Claiborne Alabama, An Alabama Ghost Town
Claiborne Alabama is a ghost town on a bluff above the Alabama River in Monroe County, Alabama. Situated near the Federal Road, Claiborne began during the Mississippi Territory period with a ferry over the river. The town is mostly abandoned but still contains some historical sites.
Claiborne Alabama History
Claiborne began as a stockade fort established in late 1813 in this part of the Mississippi Territory. The site lay about 20 miles due west of the location of the Battle of Burnt Corn and 30 miles due east of the territorial capital at St. Stephens. During the Creek War a large stockade fort, named Fort Claiborne, was established at the site by General Ferdinand L. Claiborne. He used the fort as a base for the invasion of the Creek nation with the Regular Army of the United States, the Lower Tombigbee Militia, and friendly Choctaw. The community of Claiborne began in 1816, on the former fort site and in 1819, the town of Claiborne was named the county seat.

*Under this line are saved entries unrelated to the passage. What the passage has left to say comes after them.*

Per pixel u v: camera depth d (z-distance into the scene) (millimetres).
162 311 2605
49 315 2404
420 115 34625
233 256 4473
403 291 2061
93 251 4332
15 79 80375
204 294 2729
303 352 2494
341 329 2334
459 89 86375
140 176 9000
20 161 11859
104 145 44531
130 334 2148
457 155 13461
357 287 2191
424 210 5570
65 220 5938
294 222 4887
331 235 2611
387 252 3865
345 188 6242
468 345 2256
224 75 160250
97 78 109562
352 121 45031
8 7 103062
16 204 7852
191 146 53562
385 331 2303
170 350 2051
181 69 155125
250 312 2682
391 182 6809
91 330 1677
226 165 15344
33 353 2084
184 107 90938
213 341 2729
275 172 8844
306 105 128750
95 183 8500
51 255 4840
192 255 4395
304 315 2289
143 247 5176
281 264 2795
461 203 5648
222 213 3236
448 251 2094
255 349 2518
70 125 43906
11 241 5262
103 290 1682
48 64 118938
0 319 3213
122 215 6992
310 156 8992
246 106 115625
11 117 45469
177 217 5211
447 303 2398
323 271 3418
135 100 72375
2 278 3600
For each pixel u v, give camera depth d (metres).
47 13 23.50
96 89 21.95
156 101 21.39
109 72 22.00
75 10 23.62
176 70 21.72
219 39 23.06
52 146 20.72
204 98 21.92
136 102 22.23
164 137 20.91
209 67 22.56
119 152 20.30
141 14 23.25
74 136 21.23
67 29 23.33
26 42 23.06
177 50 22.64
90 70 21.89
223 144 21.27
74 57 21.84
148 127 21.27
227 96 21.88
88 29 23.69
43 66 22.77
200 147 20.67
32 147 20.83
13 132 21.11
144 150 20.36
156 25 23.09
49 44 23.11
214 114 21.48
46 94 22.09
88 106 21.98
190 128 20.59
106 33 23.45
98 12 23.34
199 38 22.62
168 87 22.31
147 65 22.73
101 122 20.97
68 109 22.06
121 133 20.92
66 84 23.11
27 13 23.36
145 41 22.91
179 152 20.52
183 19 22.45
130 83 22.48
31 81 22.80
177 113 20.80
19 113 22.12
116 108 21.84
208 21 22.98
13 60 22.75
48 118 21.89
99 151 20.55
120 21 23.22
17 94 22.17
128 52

Following the war, Claiborne became one of the largest and fastest growing communities in what would become Alabama.
Claiborne remained an important shipping port and trading center throughout the 1840s and 1850s. The coming of the American Civil War saw the construction of batteries along the lower Alabama River and at Claiborne. The town was heavily looted at the end of the war. Following the war, the town quickly lost importance in the new economy. By 1872 the population had dwindled to approximately 350 people. When the new railroad through Monroe County bypassed Claiborne in the early 20th century, the fate of the settlement was sealed. By 2008 the site contained only the James Dellet House and three 19th century cemeteries.